* Input records:
######

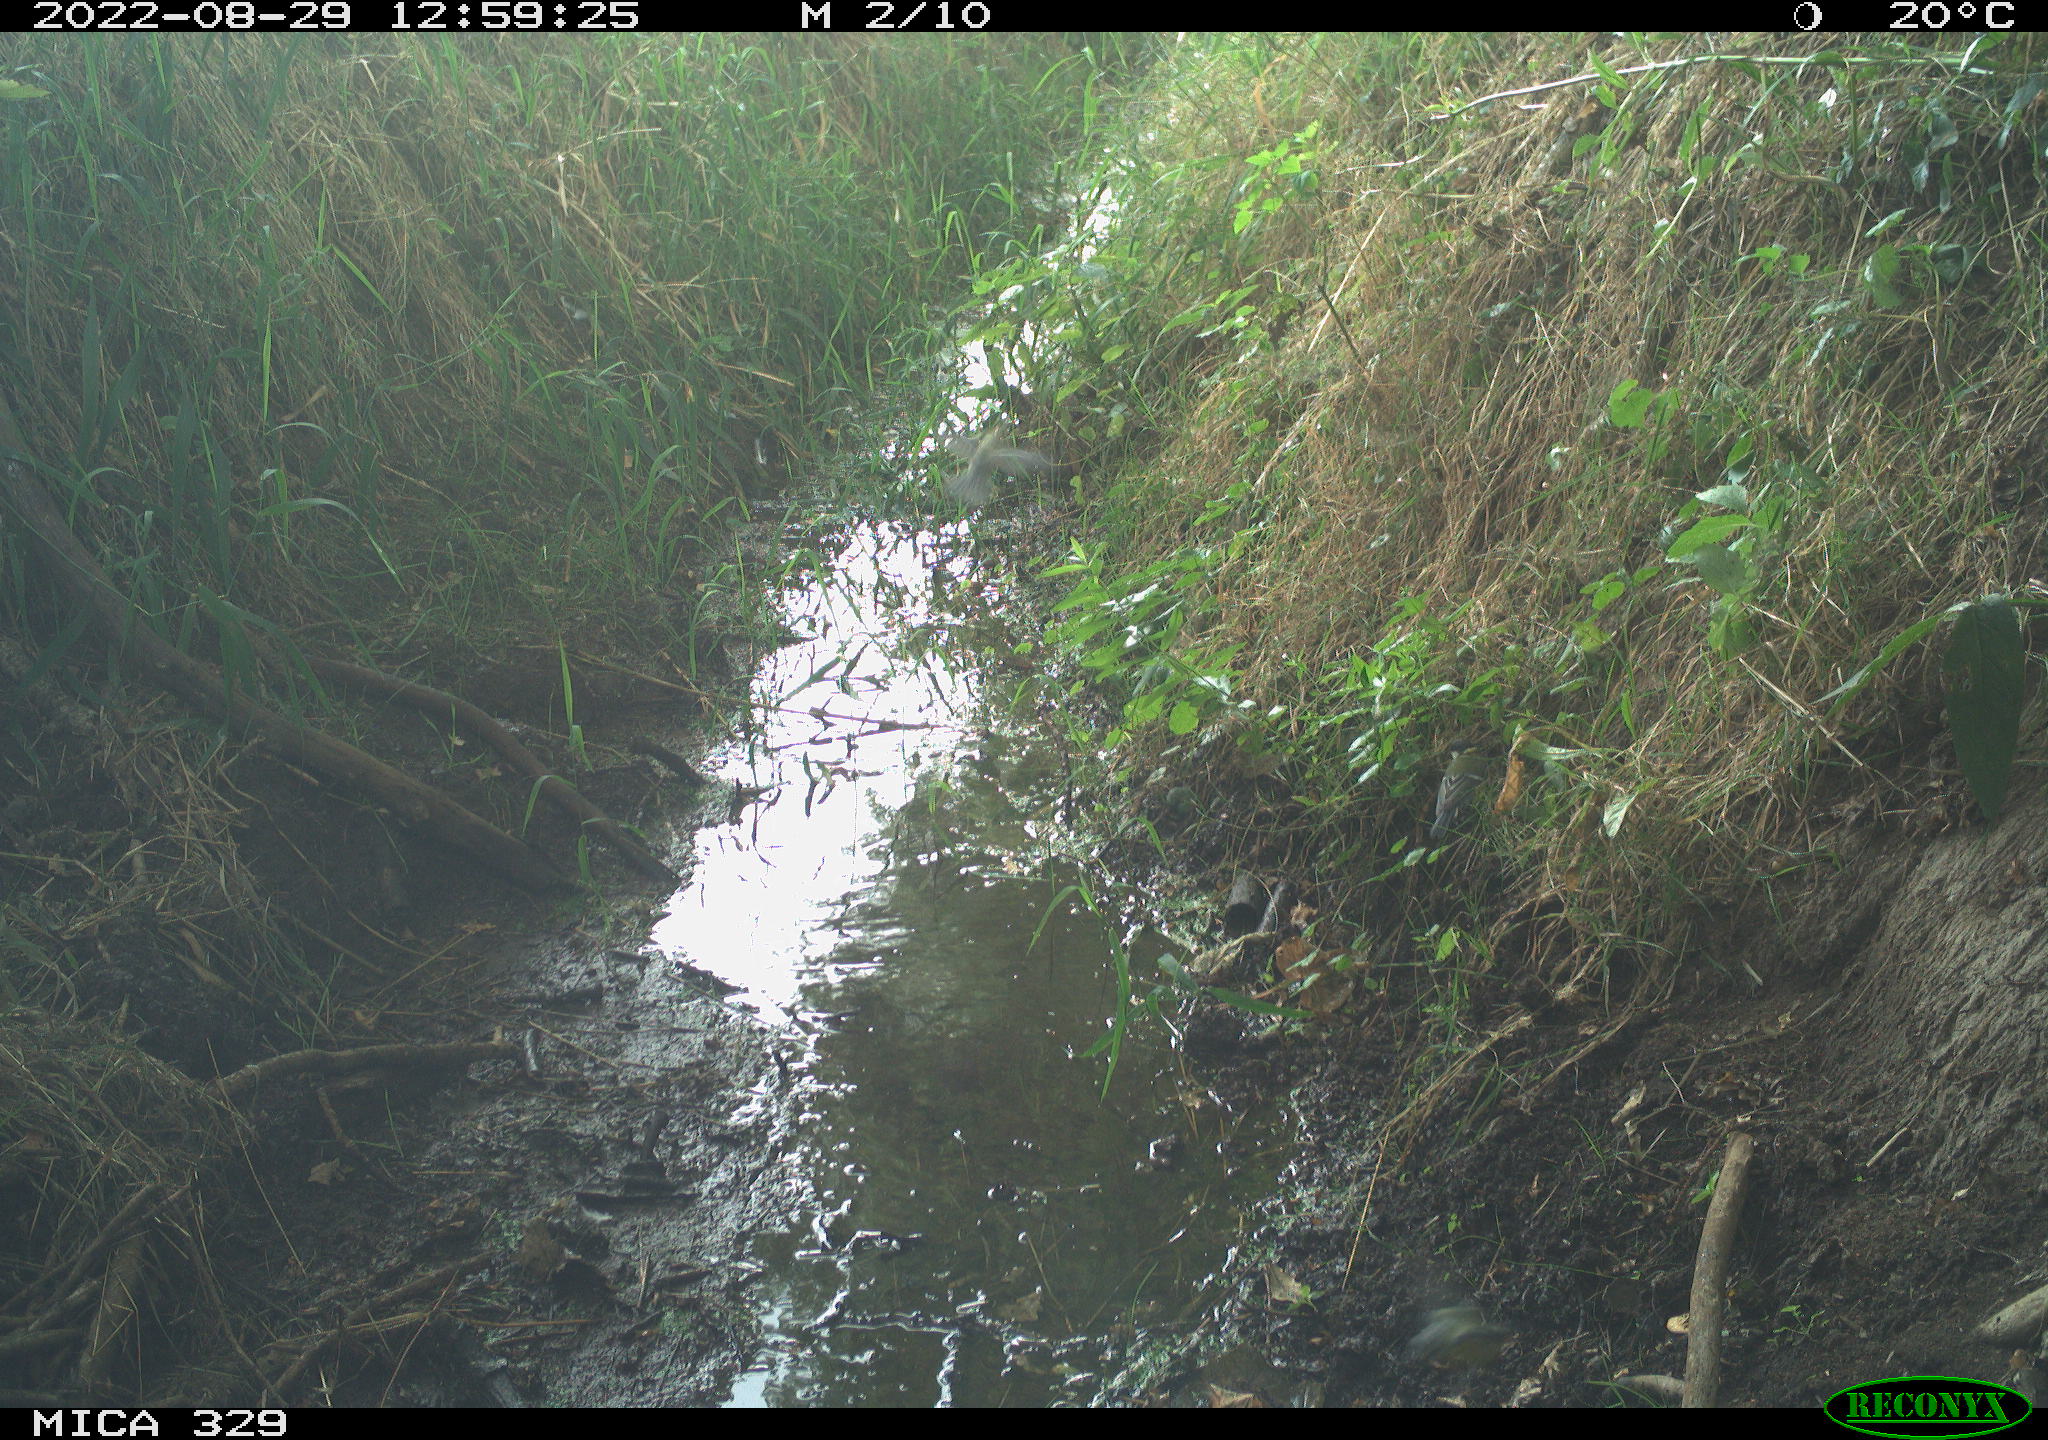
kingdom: Animalia
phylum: Chordata
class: Aves
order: Passeriformes
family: Paridae
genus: Parus
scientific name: Parus major
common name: Great tit
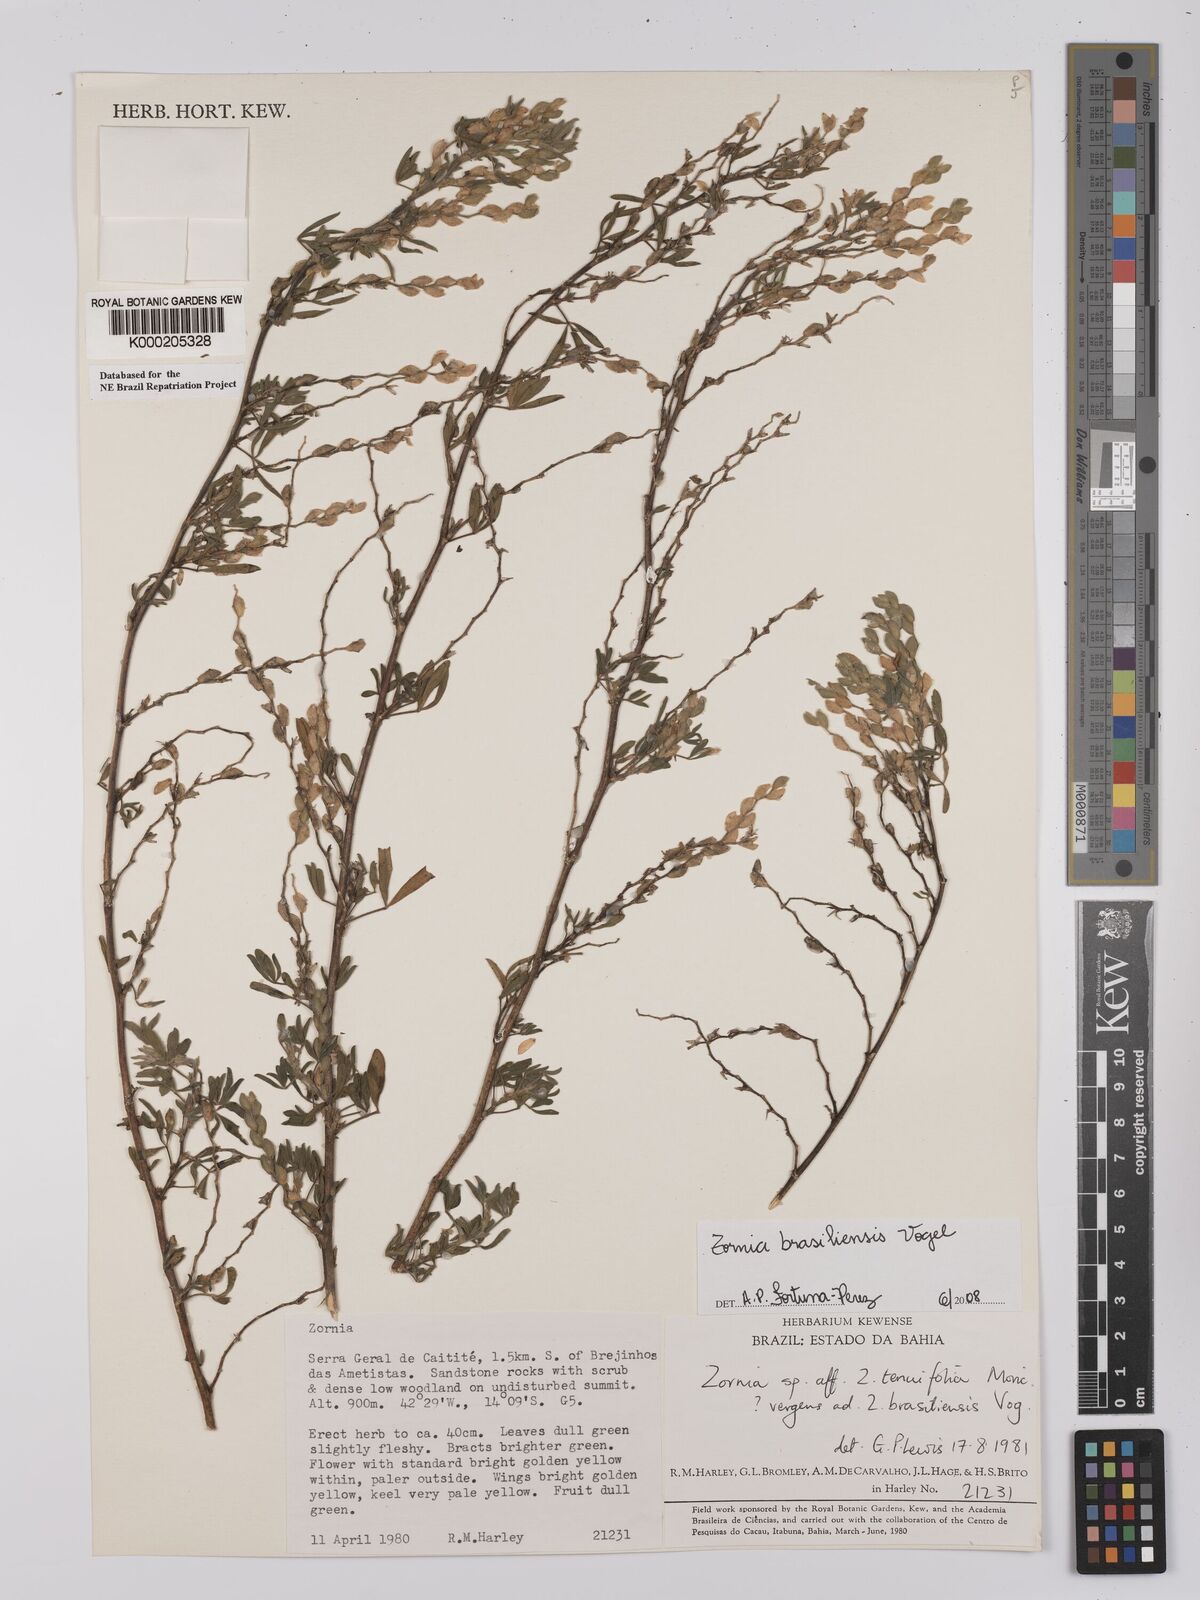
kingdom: Plantae
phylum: Tracheophyta
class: Magnoliopsida
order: Fabales
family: Fabaceae
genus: Zornia
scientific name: Zornia brasiliensis
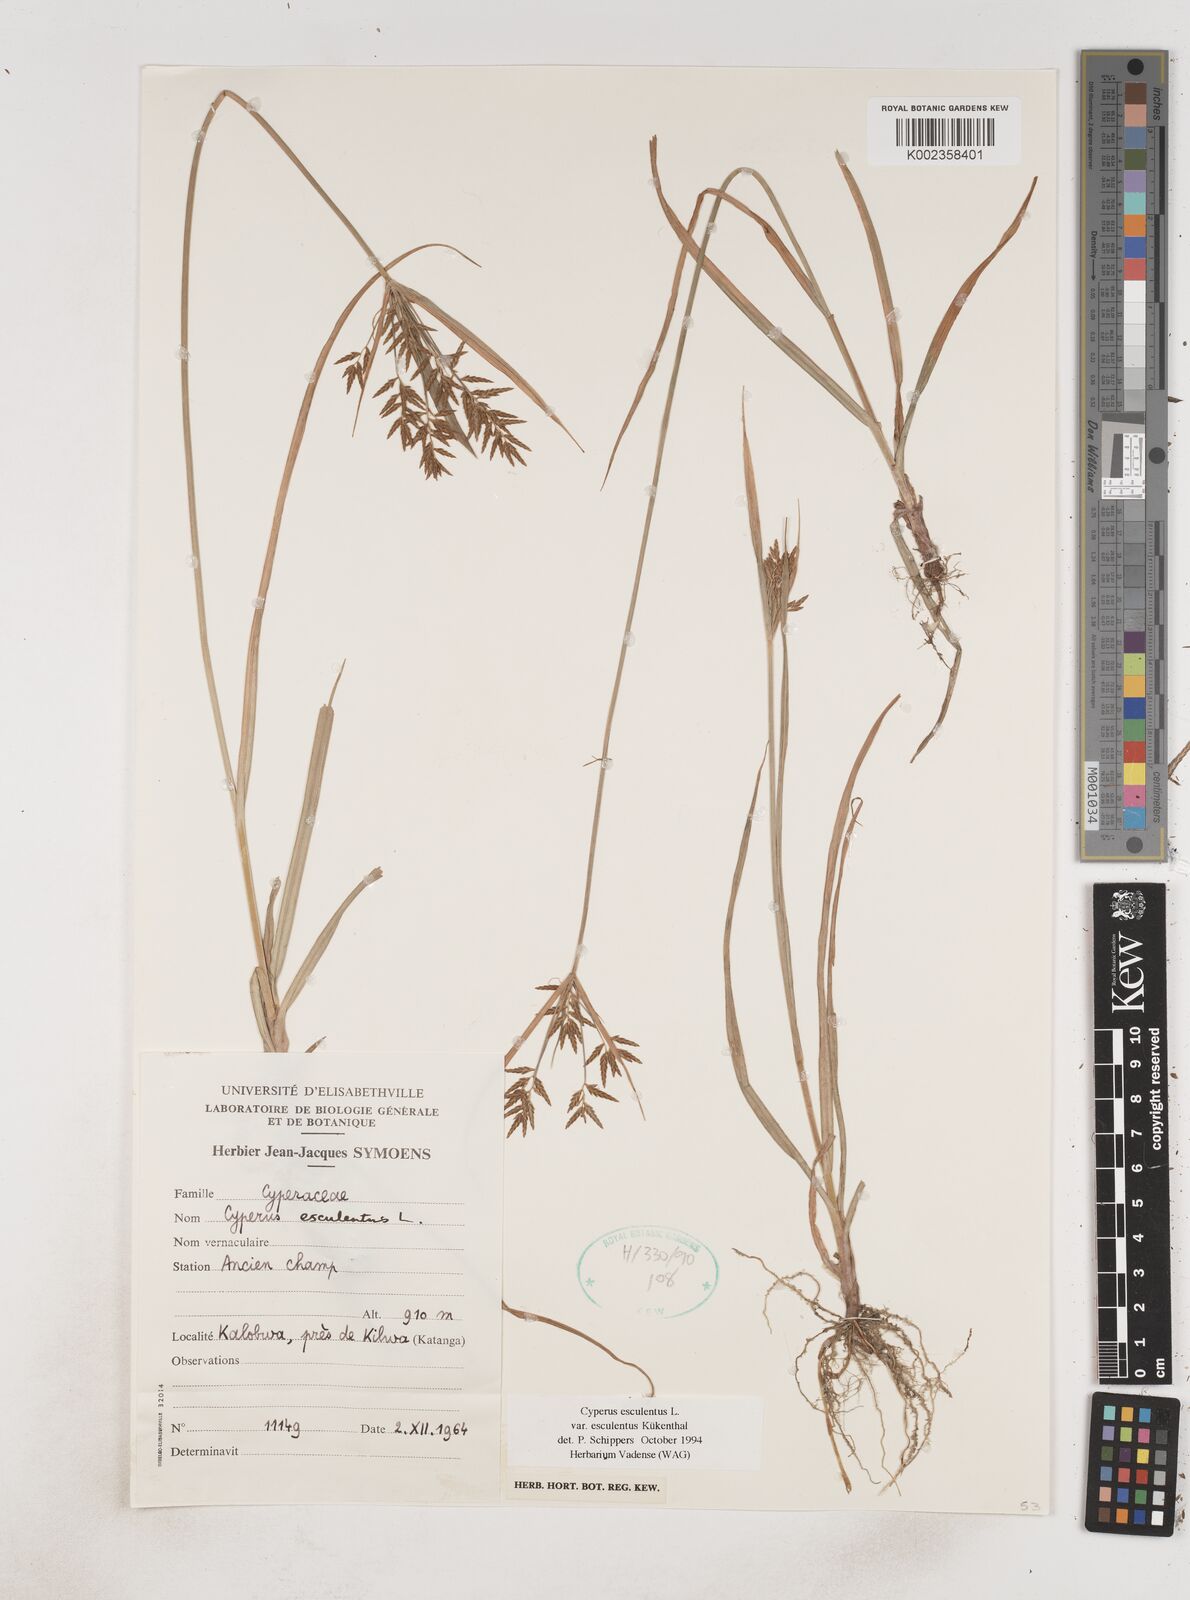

######

Rewrite all of the lines above as a numbered list, omitting blank lines and leaving out the pictures.

* Response below:
1. kingdom: Animalia
2. phylum: Chordata
3. class: Aves
4. order: Passeriformes
5. family: Paridae
6. genus: Parus
7. scientific name: Parus major
8. common name: Great tit
9. kingdom: Plantae
10. phylum: Tracheophyta
11. class: Magnoliopsida
12. order: Fabales
13. family: Fabaceae
14. genus: Zornia
15. scientific name: Zornia brasiliensis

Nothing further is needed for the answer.